Fourteen-year-old Cyra stands in front of a small crowd consisting of mothers and children. She starts to read a Bible verse nervously.
When she finishes the verse, she closes the Bible and shares her reflection.
“You should not worry about your tomorrow, because God has a promise and He never fails,” she begins. After sharing her first statement, her face lights up. It is as if her nervousness has disappeared in an instant.
“That was my first time sharing in front of our support group,” says Cyra, a Grade 8 student in the Philippines.
Cyra and her mother, Geraldine, started a support group when the COVID-19 pandemic began, where they could read Bible verses and share their reflections together.
Their group now consists of around 20 mothers and children who meet once a week.
“My mother formed this group to help the youth have an avenue to learn the Bible and be productive,” she says.
When Cyra was younger, she would tag along with her mother and grandmother when they went to church, but she didn’t have a personal relationship with God.
It was in her support group that she developed a deeper faith and connection with Him.
“My knowledge of God and His promises widened and I always feel His grace everywhere I go. For me, it is easier to face challenges in life when you know that God is always with you,” she says.
Cyra started sharing her reflections with her friends online. Eventually, she decided to make her sharing public, so she could reach out to more people.
Beyond the care group
After a care group session, Cyra shares her learnings and reflections on her social media accounts.

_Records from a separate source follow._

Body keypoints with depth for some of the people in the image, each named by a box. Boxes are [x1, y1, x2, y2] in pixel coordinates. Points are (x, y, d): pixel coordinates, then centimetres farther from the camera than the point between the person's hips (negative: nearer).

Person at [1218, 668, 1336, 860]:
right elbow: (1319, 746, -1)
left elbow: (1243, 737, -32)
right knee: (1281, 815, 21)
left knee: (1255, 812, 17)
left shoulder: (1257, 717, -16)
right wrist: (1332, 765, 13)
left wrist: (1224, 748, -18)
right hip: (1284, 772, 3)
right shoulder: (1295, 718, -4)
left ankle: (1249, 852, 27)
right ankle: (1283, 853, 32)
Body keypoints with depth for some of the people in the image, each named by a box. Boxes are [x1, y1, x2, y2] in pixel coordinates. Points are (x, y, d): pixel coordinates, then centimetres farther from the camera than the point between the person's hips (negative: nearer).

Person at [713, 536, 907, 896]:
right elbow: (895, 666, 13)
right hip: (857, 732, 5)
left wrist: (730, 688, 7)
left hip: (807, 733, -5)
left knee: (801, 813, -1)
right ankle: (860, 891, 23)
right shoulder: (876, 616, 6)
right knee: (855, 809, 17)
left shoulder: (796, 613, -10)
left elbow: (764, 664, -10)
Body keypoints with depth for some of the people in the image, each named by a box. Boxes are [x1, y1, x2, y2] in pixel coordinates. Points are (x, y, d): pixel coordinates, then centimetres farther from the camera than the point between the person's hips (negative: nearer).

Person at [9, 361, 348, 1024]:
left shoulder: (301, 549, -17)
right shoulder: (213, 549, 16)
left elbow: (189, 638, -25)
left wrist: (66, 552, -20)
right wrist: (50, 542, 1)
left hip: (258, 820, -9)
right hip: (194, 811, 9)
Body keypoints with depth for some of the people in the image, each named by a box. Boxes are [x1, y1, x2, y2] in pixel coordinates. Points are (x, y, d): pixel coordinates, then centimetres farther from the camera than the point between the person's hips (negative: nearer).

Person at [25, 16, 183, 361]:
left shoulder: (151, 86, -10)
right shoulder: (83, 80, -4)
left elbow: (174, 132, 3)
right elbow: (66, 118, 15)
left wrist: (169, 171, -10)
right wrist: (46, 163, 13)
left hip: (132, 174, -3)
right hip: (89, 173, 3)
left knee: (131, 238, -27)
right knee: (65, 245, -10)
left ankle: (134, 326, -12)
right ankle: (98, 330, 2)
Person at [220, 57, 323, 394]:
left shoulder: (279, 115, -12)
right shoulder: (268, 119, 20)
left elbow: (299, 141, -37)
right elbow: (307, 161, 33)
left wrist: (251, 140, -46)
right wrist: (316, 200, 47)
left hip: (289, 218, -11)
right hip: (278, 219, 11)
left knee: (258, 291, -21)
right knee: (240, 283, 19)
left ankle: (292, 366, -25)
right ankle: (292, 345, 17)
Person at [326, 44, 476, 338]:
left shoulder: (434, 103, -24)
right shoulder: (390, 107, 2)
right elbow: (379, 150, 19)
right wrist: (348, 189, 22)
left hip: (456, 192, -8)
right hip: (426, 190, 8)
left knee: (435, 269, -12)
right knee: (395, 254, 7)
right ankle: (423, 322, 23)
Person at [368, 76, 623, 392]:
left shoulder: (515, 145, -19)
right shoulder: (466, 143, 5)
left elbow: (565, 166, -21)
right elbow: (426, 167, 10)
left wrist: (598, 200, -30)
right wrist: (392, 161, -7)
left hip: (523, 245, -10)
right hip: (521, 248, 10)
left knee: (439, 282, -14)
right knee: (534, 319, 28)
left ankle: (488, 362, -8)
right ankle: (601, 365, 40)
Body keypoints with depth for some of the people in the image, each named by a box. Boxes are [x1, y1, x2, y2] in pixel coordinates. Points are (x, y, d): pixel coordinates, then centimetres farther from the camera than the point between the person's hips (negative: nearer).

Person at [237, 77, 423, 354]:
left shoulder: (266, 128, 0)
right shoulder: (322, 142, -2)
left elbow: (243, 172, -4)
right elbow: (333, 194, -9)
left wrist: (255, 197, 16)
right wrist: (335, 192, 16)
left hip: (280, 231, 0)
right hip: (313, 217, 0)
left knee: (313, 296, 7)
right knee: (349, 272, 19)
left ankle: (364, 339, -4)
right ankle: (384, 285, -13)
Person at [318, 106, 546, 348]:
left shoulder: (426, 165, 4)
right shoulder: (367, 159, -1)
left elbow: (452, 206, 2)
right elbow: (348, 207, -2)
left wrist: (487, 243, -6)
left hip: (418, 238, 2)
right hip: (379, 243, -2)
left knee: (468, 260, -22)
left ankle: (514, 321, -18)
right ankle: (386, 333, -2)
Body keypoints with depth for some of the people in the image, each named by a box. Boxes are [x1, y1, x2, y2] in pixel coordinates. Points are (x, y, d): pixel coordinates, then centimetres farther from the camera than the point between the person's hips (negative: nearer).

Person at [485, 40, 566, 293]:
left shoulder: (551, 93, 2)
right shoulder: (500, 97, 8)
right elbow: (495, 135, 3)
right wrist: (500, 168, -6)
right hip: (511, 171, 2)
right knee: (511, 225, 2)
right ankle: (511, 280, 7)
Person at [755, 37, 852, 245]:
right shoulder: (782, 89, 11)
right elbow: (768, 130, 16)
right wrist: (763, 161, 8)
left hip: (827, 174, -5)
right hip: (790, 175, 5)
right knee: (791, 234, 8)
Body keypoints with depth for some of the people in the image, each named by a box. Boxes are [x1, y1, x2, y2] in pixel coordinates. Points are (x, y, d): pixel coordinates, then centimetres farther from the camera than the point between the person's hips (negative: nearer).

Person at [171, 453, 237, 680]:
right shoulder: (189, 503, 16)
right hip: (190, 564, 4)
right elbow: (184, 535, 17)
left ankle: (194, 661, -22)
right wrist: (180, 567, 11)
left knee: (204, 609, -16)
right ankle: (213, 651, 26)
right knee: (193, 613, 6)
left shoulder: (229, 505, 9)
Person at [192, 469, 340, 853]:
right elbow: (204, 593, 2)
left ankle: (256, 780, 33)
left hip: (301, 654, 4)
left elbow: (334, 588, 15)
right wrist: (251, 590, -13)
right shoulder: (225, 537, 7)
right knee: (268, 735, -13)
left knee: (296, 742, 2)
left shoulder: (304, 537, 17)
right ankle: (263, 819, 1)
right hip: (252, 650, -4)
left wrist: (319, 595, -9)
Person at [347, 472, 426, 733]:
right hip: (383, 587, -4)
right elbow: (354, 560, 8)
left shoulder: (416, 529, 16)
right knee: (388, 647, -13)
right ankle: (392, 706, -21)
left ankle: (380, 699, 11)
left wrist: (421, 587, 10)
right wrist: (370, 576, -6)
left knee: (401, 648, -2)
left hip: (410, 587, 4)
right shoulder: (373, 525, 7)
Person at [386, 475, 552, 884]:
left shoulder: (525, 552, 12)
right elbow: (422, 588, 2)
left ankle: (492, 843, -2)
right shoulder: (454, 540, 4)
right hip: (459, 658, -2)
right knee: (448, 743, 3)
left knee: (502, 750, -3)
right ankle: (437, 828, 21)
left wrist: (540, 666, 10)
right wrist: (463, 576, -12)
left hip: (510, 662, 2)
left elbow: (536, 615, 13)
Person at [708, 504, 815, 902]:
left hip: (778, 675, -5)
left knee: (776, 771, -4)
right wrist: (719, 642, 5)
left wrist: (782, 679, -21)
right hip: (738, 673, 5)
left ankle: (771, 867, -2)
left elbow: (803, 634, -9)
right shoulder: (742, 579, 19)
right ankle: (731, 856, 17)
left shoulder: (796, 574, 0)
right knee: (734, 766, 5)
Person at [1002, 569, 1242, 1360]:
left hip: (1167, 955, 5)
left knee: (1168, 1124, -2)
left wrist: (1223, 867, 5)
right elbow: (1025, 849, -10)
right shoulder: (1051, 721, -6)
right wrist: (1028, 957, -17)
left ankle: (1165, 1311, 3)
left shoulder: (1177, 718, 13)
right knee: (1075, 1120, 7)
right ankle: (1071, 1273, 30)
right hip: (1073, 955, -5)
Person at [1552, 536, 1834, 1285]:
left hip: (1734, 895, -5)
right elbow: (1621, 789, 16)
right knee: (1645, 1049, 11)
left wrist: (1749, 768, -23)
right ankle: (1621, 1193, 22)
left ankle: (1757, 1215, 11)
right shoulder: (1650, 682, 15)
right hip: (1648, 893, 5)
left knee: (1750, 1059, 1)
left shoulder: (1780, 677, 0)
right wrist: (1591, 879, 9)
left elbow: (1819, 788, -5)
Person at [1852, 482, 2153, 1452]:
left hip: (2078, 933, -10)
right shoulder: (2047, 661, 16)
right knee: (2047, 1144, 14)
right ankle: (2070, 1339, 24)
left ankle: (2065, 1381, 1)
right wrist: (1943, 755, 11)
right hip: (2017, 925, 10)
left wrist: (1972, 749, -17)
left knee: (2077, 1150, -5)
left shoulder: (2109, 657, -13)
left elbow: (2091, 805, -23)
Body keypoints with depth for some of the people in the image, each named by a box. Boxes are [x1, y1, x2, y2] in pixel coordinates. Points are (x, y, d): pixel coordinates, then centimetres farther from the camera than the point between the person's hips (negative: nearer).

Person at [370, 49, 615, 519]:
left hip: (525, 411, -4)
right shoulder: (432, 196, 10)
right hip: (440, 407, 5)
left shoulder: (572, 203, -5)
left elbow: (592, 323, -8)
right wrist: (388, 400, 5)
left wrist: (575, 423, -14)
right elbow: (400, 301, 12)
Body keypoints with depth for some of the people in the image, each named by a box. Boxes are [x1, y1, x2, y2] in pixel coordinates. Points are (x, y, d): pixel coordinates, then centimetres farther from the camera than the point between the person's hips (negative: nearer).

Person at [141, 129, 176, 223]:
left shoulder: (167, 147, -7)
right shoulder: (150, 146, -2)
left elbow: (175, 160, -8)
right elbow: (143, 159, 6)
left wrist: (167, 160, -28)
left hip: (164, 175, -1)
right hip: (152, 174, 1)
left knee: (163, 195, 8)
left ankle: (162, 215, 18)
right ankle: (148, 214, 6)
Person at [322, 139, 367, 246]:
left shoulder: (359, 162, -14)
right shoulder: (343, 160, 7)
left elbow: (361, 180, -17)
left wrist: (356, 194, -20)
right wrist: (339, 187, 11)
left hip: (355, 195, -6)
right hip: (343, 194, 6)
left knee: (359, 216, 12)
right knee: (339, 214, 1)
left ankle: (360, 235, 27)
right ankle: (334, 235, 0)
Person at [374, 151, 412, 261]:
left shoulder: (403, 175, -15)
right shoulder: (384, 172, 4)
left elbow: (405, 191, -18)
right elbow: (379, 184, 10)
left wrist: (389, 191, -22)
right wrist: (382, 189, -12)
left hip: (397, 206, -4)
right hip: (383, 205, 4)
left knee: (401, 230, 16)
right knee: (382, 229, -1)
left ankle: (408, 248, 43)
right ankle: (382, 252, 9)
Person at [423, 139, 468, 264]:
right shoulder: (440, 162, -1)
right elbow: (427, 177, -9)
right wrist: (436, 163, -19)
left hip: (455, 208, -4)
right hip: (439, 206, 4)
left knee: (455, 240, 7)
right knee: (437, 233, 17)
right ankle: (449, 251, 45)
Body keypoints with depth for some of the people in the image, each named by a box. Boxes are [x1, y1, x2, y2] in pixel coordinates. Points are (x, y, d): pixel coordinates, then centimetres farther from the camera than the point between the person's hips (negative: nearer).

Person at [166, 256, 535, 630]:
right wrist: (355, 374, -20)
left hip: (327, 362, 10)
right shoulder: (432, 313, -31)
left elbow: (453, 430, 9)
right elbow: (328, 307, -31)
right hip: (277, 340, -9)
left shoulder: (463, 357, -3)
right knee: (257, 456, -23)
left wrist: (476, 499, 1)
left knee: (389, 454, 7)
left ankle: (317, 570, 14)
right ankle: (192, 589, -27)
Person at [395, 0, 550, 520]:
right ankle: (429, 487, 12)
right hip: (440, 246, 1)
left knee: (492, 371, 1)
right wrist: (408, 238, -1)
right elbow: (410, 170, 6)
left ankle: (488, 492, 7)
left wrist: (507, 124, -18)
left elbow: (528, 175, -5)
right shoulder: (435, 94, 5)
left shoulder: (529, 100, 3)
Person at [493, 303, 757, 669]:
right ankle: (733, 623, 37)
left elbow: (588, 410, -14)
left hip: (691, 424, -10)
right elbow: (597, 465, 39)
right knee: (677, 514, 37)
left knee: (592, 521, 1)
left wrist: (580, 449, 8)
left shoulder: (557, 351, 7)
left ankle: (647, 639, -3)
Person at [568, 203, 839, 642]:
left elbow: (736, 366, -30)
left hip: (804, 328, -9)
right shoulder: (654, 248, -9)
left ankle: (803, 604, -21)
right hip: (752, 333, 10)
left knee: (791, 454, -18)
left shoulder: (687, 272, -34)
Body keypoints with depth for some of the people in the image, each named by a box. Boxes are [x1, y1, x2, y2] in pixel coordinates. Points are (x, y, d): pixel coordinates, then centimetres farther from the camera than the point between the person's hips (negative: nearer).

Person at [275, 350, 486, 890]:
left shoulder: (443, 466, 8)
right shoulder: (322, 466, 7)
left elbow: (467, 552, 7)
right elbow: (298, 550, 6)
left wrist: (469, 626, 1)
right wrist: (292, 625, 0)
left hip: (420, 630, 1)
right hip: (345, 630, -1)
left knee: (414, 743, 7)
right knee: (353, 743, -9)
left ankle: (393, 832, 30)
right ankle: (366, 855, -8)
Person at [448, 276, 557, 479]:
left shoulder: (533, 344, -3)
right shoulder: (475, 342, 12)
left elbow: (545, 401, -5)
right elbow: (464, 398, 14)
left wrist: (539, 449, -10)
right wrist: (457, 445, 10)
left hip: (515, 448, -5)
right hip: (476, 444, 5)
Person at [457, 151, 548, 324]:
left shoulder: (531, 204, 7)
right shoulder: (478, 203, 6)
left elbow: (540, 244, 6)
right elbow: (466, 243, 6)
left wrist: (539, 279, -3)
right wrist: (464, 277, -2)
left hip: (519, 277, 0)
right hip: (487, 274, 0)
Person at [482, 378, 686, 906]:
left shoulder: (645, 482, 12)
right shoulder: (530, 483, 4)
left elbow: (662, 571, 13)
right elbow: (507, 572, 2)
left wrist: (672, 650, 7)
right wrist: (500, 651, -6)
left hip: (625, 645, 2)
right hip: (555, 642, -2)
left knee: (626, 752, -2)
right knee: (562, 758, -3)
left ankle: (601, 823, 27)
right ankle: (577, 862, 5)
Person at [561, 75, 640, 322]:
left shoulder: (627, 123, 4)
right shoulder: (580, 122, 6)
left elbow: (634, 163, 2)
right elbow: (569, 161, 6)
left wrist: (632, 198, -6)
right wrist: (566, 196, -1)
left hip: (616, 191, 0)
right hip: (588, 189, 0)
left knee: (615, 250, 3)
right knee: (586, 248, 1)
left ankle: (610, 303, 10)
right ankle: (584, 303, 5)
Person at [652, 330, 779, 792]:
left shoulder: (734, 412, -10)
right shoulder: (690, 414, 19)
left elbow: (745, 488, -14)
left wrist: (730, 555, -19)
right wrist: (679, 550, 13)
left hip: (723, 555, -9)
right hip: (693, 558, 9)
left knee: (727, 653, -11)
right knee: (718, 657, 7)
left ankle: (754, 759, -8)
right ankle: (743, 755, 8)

“I post the Bible verses that we reflect upon on my Facebook page and on My Day. My posts are viewed by an average of 100 Facebook friends."
Cyra wants to reach more people beyond her care group. “Jeremiah 29:11 is my favourite verse,” she explains.
“To my fellow teens and children who are having a hard time during the pandemic, know that everything has a purpose. After you overcome the challenges that you are going through, you will be stronger and more resilient,” she continues.
Since the lockdown periods started in the Philippines in March 2020, children ;were not allowed to go outside. Physical classes also went online, while interacting with friends was done through social media.
With this set-up, children evidently spend more time. They are also more exposed with the many dangers that are lurking in the internet, such as cyber bullying and Online Sexual Exploitation of Children (OSEC.
OSEC, which involves the production, possession, and distribution of child sexual abuse materials ;has significantly increased in the Philippines.
A 2020 study conducted by the International Justice Mission (IJM), which combats violence against children in the Philippines, showed that the prevalence rate of internet-based child sexual exploitation in the Philippines has more than tripled in a span of three years, from 43 internet sites used for child sexual exploitation in 2014, to 149 in 2017.
World Vision's support
World Vision Philippines supports Cyra’s community through child sponsorship. As a sponsored child, the teenager received school supplies and other gifts from her sponsor. She also participated in many character-building workshops.
“We call on the parents and caregivers to safeguard their children from online harm. Teaching their kids about online safety and encouraging them to reach out whenever they feel uncomfortable can go a long way,” says Rommel Fuerte, World Vision Philippines National Director.